INSTRUCTIONS FOR THE TASK - Take every line from the records below that includes the word "Froese".

TASK INPUTS -
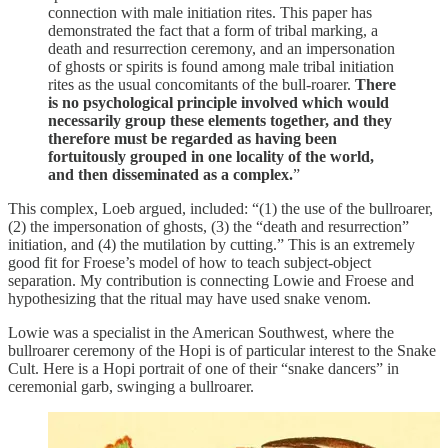
connection with male initiation rites. This paper has
demonstrated the fact that a form of tribal marking, a
death and resurrection ceremony, and an impersonation
of ghosts or spirits is found among male tribal initiation
rites as the usual concomitants of the bull-roarer.
There
is no psychological principle involved which would
necessarily group these elements together, and they
therefore must be regarded as having been
fortuitously grouped in one locality of the world,
and then disseminated as a complex.
”
This complex, Loeb argued, included: “(1) the use of the bullroarer,
(2) the impersonation of ghosts, (3) the “death and resurrection”
initiation, and (4) the mutilation by cutting.” This is an extremely
good fit for Froese’s model of how to teach subject-object
separation. My contribution is connecting Lowie and Froese and
hypothesizing that the ritual may have used snake venom.
Lowie was a specialist in the American Southwest, where the
bullroarer ceremony of the Hopi is of particular interest to the Snake
Cult. Here is a Hopi portrait of one of their “snake dancers” in
ceremonial garb, swinging a bullroarer.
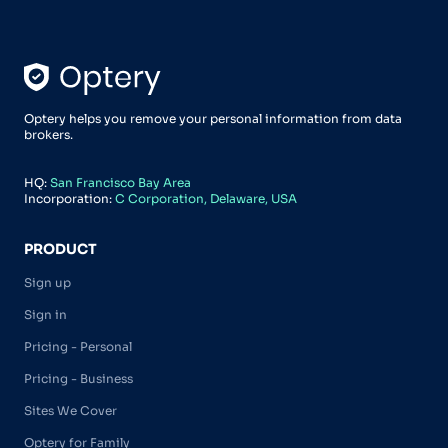
Optery helps you remove your personal information from data
brokers.
HQ:
San Francisco Bay Area
Incorporation:
C Corporation, Delaware, USA
PRODUCT
Sign up
Sign in
Pricing - Personal
Pricing - Business
Sites We Cover
Optery for Family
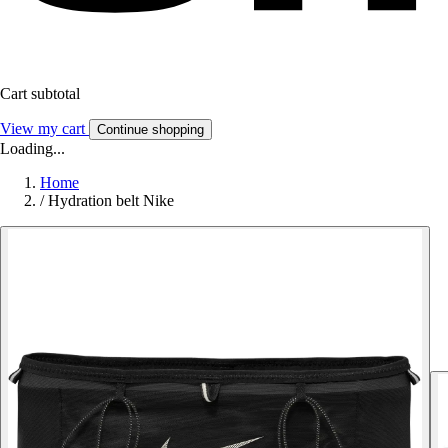
Cart subtotal
View my cart
Continue shopping
Loading...
Home
/
Hydration belt Nike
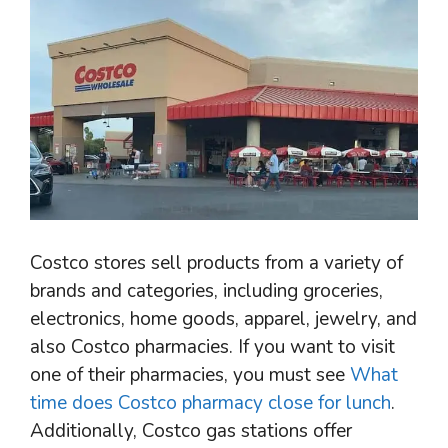
Costco stores sell products from a variety of
brands and categories, including groceries,
electronics, home goods, apparel, jewelry, and
also Costco pharmacies. If you want to visit
one of their pharmacies, you must see
What
time does Costco pharmacy close for lunch
.
Additionally, Costco gas stations offer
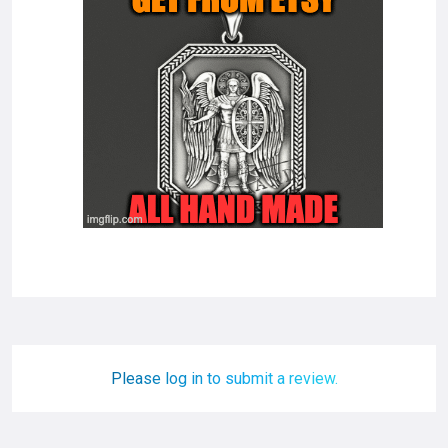
Please log in to submit a review.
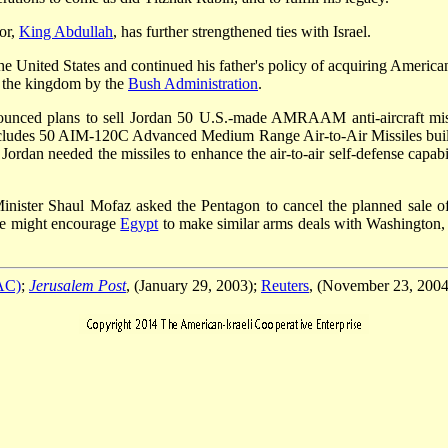
or,
King Abdullah
, has further strengthened ties with Israel.
the United States and continued his father's policy of acquiring Ameri
to the kingdom by the
Bush Administration
.
ced plans to sell Jordan 50 U.S.-made AMRAAM anti-aircraft missile
e includes 50 AIM-120C Advanced Medium Range Air-to-Air Missiles b
dan needed the missiles to enhance the air-to-air self-defense capabilit
Minister Shaul Mofaz asked the Pentagon to cancel the planned sale of t
ale might encourage
Egypt
to make similar arms deals with Washington, a
PAC)
;
Jerusalem Post
, (January 29, 2003);
Reuters
, (November 23, 2004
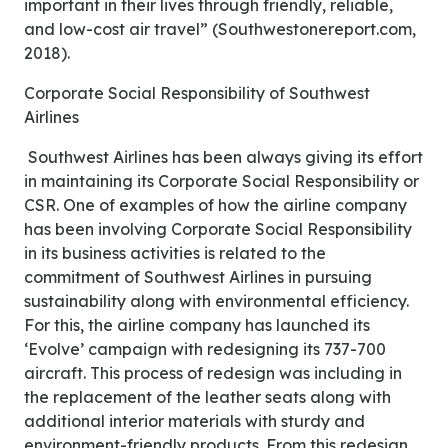
important in their lives through friendly, reliable,
and low-cost air travel” (Southwestonereport.com,
2018).
Corporate Social Responsibility of Southwest
Airlines
Southwest Airlines has been always giving its effort
in maintaining its Corporate Social Responsibility or
CSR. One of examples of how the airline company
has been involving Corporate Social Responsibility
in its business activities is related to the
commitment of Southwest Airlines in pursuing
sustainability along with environmental efficiency.
For this, the airline company has launched its
‘Evolve’ campaign with redesigning its 737-700
aircraft. This process of redesign was including in
the replacement of the leather seats along with
additional interior materials with sturdy and
environment-friendly products. From this redesign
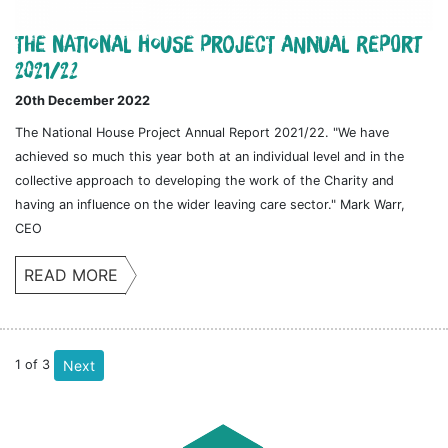
The National House Project Annual Report
2021/22
20th December 2022
The National House Project Annual Report 2021/22. "We have
achieved so much this year both at an individual level and in the
collective approach to developing the work of the Charity and
having an influence on the wider leaving care sector." Mark Warr,
CEO
READ MORE
1
of
3
Next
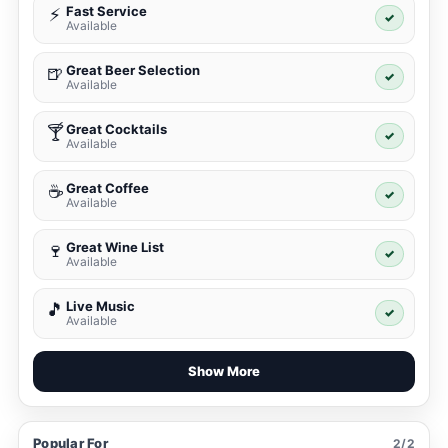
Fast Service
⚡
✓
Available
Great Beer Selection
🍺
✓
Available
Great Cocktails
🍸
✓
Available
Great Coffee
☕
✓
Available
Great Wine List
🍷
✓
Available
Live Music
🎵
✓
Available
Show More
Popular For
2/2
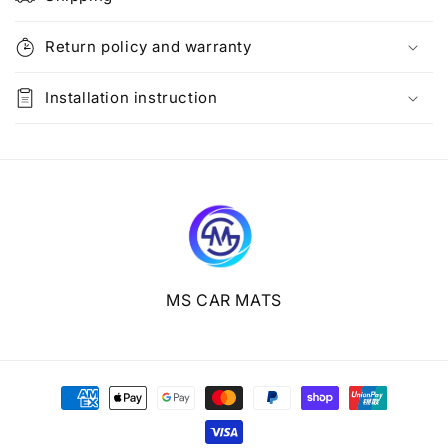
a
p
Return policy and warranty
s
i
Installation instruction
b
l
e
c
o
n
t
e
MS CAR MATS
n
t
Payment
methods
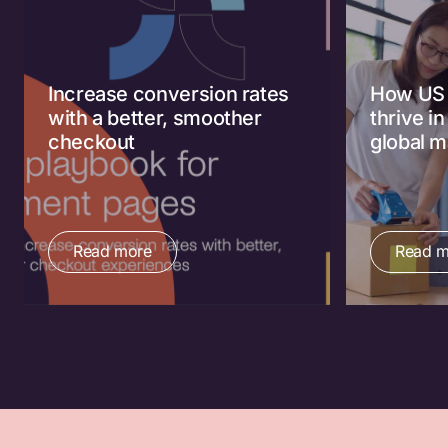
Increase conversion rates
How US 
with a better, smoother
thrive i
checkout
global m
Read more
Read m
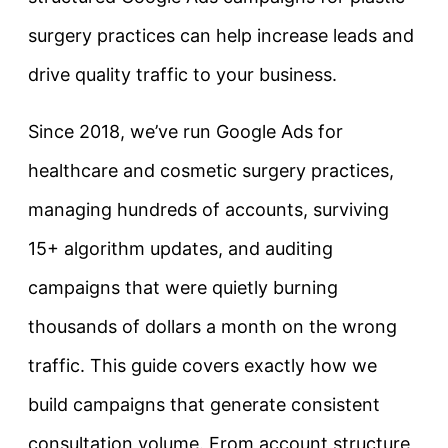
surgery practices can help increase leads and
drive quality traffic to your business.
Since 2018, we’ve run Google Ads for
healthcare and cosmetic surgery practices,
managing hundreds of accounts, surviving
15+ algorithm updates, and auditing
campaigns that were quietly burning
thousands of dollars a month on the wrong
traffic. This guide covers exactly how we
build campaigns that generate consistent
consultation volume. From account structure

TASK SOLUTION -
good fit for Froese’s model of how to teach subject-object
separation. My contribution is connecting Lowie and Froese and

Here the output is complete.